China’s Tsinghua University has developed non-invasive EEG-based software. Users can play computer games with their thoughts and give simple commands. The system detects user intentions by analyzing changes in beta and alpha brain waves. In 2024, they achieved an 85 percent success rate in a test group of 10,000 people.
Kernel has developed a helmet that measures brain activity in real time. The device uses laser technology to monitor cerebral blood flow and analyze cognitive status. The system, which is used for early diagnosis in Alzheimer’s and dementia patients, can detect the early stages of the disease.
Carnegie Mellon University has increased the accuracy of mind reading with machine learning. Researchers have mapped the activation patterns of different words in the brain. The system can predict the word a person is thinking with 87 percent accuracy. This technology offers hope for patients with language disorders.
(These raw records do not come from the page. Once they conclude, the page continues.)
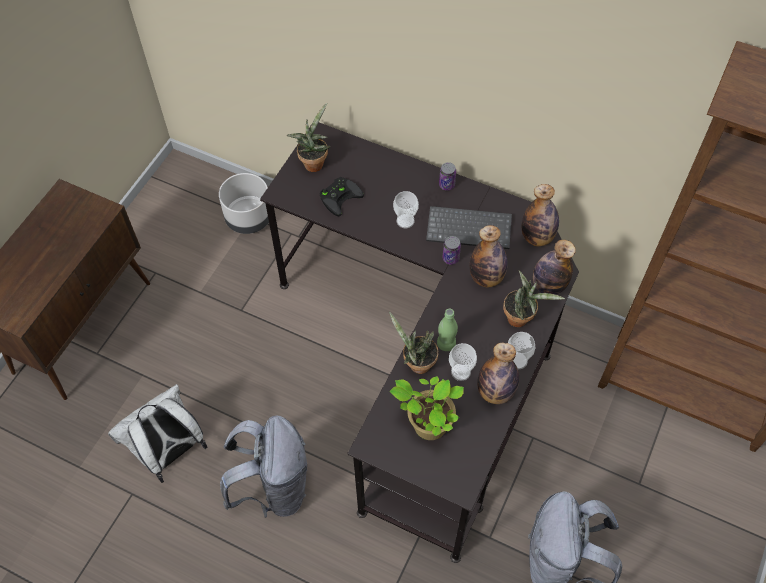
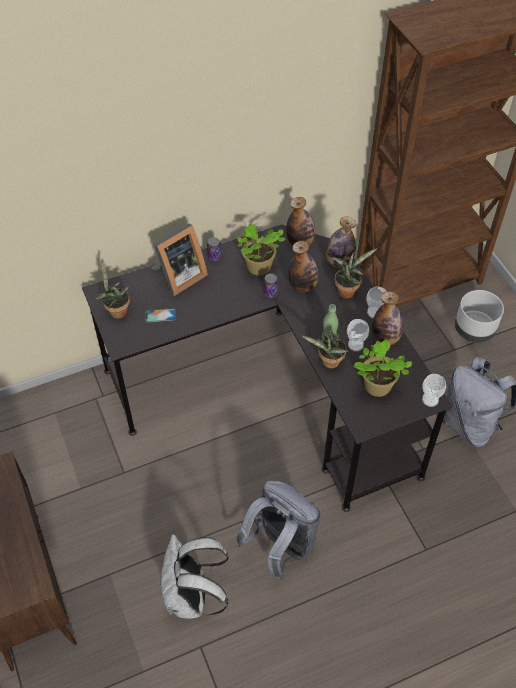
camera: 50 degrees left, 5 degrees down
grey planter [219,173,269,234] -> grey planter moved to [455,290,504,343]
black game controller [319,177,364,216] -> phone [145,308,176,322]
cup [393,191,419,228] -> cup moved to [422,374,446,407]
keyboard [426,206,512,249] -> potted plant [237,224,286,275]
none -> picture frame [151,224,208,296]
Technical challenges still pose major obstacles. Brain signals are extremely complex and vary from person to person. The same thought creates different signal patterns in different people. Noise filtering, signal processing and machine learning algorithms need to be continuously improved.
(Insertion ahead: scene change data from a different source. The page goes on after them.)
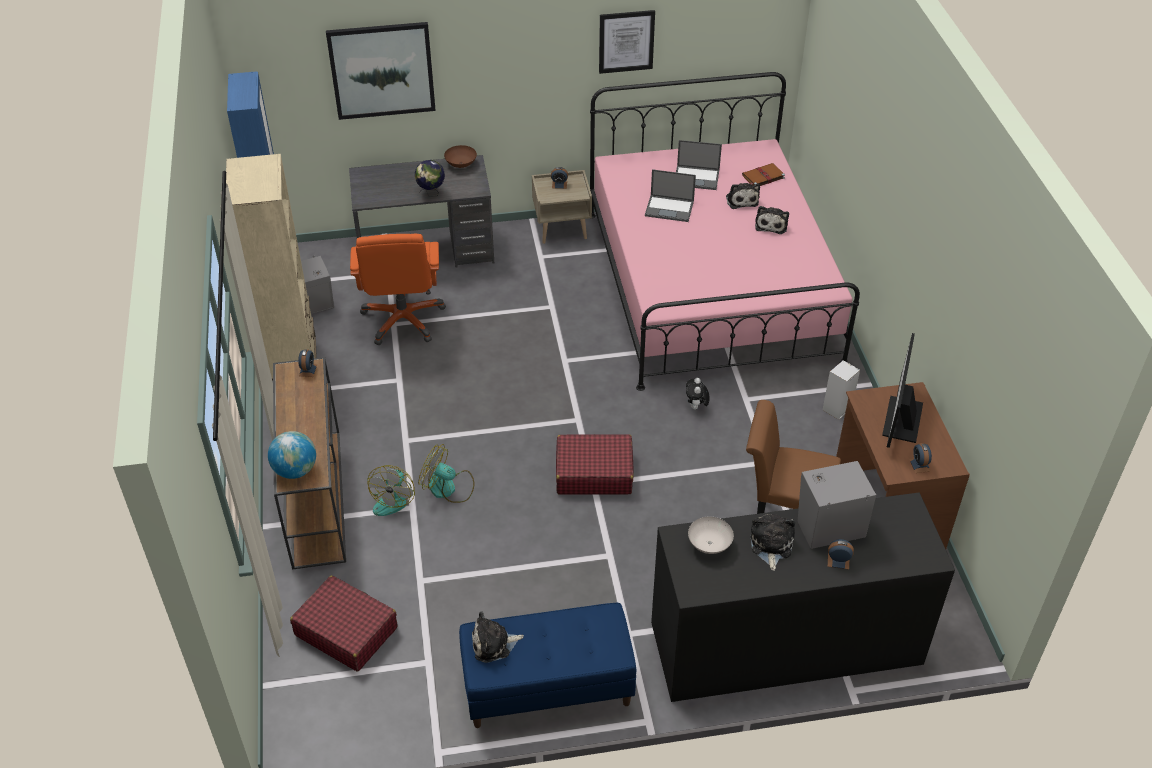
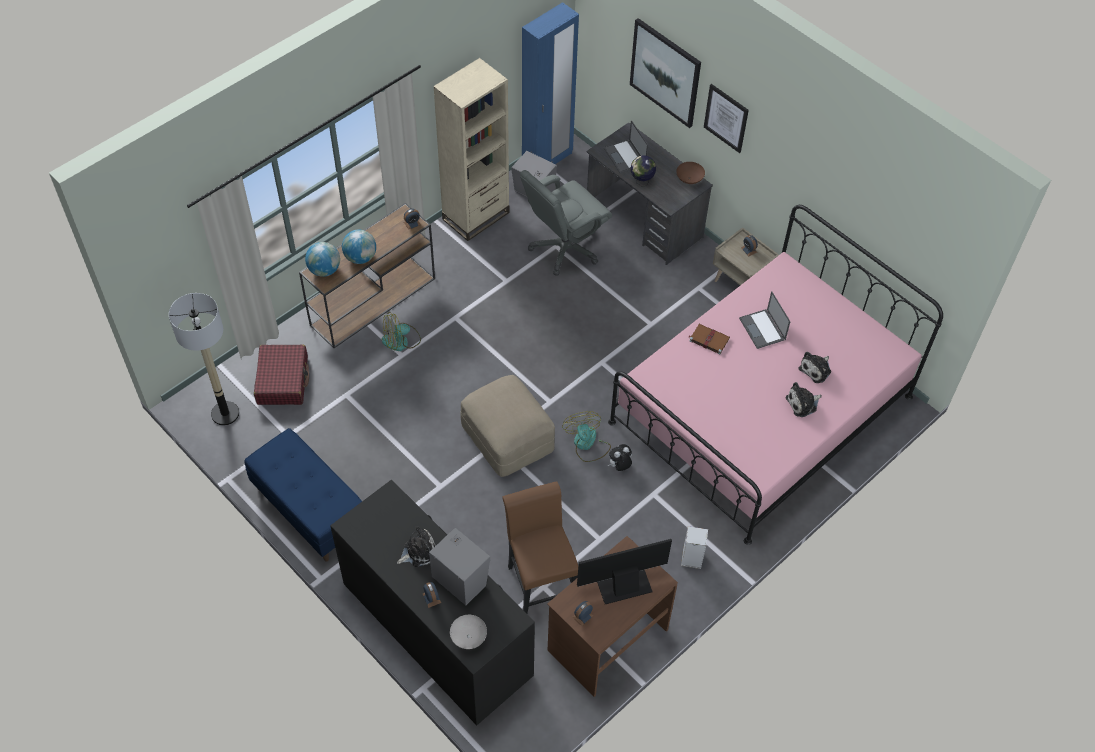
camera: 55 degrees right, 10 degrees up
orange office chair [350,234,446,345] -> grey office chair [520,170,612,276]
fan [418,444,475,503] -> fan moved to [562,411,611,462]
plush toy [472,611,524,663] -> none
red suitcase [556,434,634,495] -> beige ottoman [460,375,555,477]
picture [599,10,655,74] -> picture moved to [704,84,749,153]
laptop [676,140,722,190] -> laptop moved to [604,120,648,173]
white bowl [688,517,734,554] -> white bowl moved to [450,615,487,649]
brown book [742,163,785,186] -> brown book moved to [689,324,730,355]
none -> floor lamp [169,293,239,426]
none -> globe [342,230,376,264]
The issue of biocompatibility is critical in invasive methods. Chips can cause inflammation in brain tissue and signal quality can decrease over time. In the field of materials science, implants that do not harm brain tissue and have a long life are being developed. Flexible electronics ve biocompatible coatings are promising in this regard.
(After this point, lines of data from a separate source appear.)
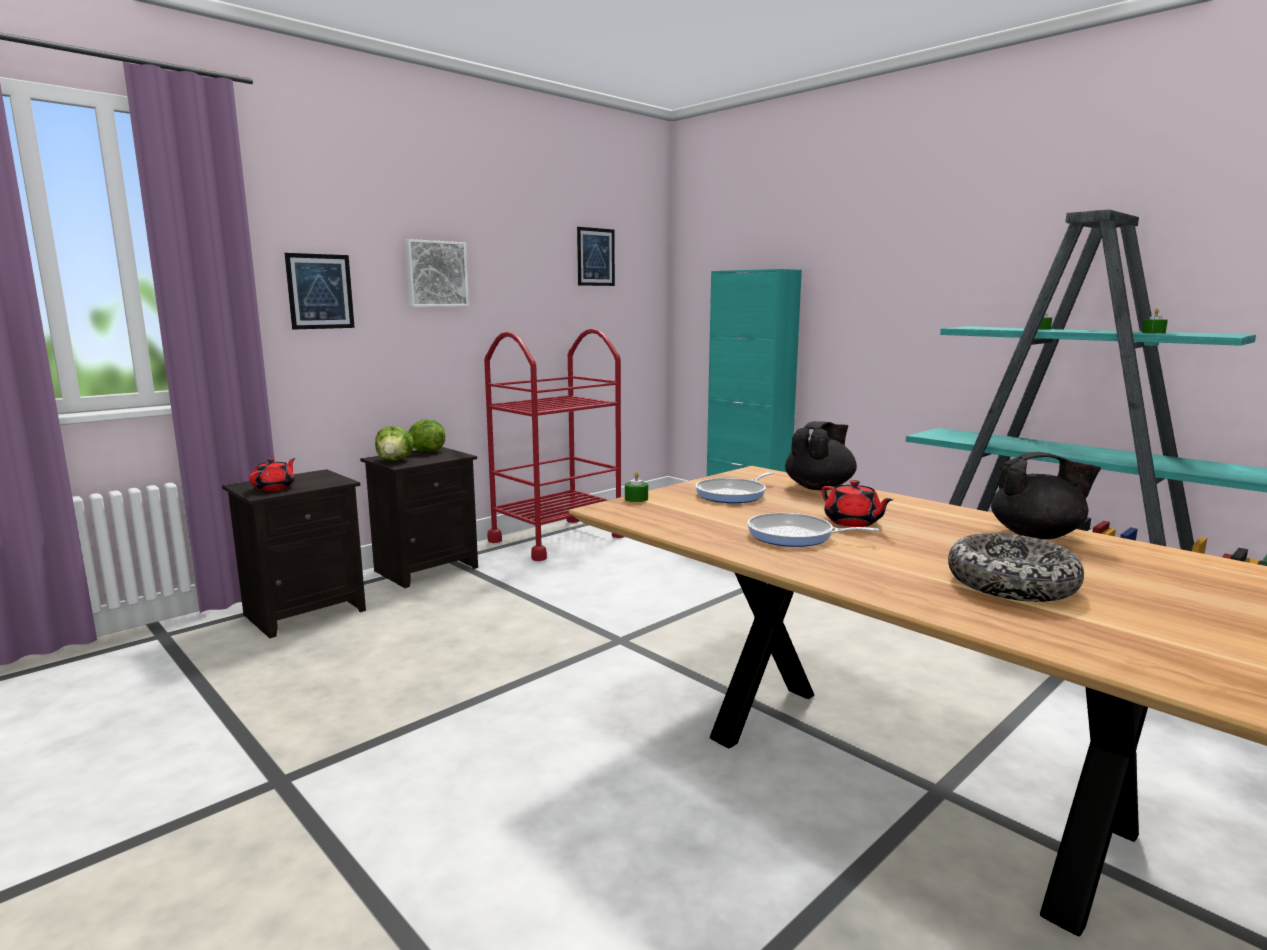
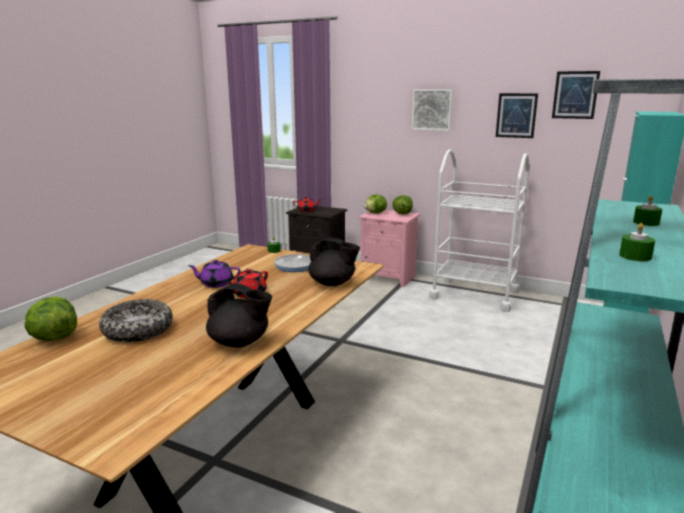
camera: 70 degrees right, 5 degrees up
picture [285,253,355,330] -> picture moved to [496,93,538,138]
black nightstand [360,447,478,588] -> pink nightstand [359,210,420,287]
red cart [484,329,624,561] -> white cart [429,149,529,312]
frying pan [747,513,879,547] -> purple teapot [188,260,241,288]
black teapot [991,452,1101,539] -> black teapot turned 60 degrees counterclockwise [206,284,272,348]
none -> lettuce [25,297,77,341]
Data processing capacity may be insufficient for real-time mind reading. The human brain performs trillions of calculations per second, and processing this information requires powerful computers. Quantum computers and neuromorphic chips may solve this problem in the future.
Ethical concerns may slow down the development of technology. Mental privacy, consciousness manipulation, and freedom of thought are being discussed. It should be determined which thoughts can be read, how this information will be protected, and with whom it will be shared. International regulations and ethical standards need to be developed.
Medical applications are the area where technology is being adopted most rapidly. Systems are being developed for early detection of epileptic seizures, treatment of depression, and rehabilitation of stroke patients. The FDA and similar organizations are accelerating the approval processes for medical brain interfaces.
Military applications are also a subject of research. The Pentagon’s DARPA unit is developing mind-controlled systems for soldiers. The aim is to increase performance by monitoring the mental states of pilots and operators. However, these applications are causing ethical discussions.
Commercial market potential is growing rapidly. According to a McKinsey report, the brain-computer interface market could reach $27 billion by 2030. Technology companies, the gaming industry, and the medical sector are making major investments in this area.
Future predictions are optimistic. Simple command giving and text writing could become widespread in 2027-2028. Complex thought reading and memory access could be possible between 2035-2040. Full mind-machine integration could occur after the 2050s.
Hybrid systems are the fastest developing area. The combination of EEG, EMG, and eye tracking technologies provides performance close to invasive methods. These systems can be adopted faster because they do not carry surgical risks.
Mind-reading devices are no longer a dream, but a developing reality. If the current pace of technological advancement continues, basic mind-machine interaction could become part of our daily lives in the next decade. This revolution will fundamentally change the human-technology relationship and open the doors to a new era.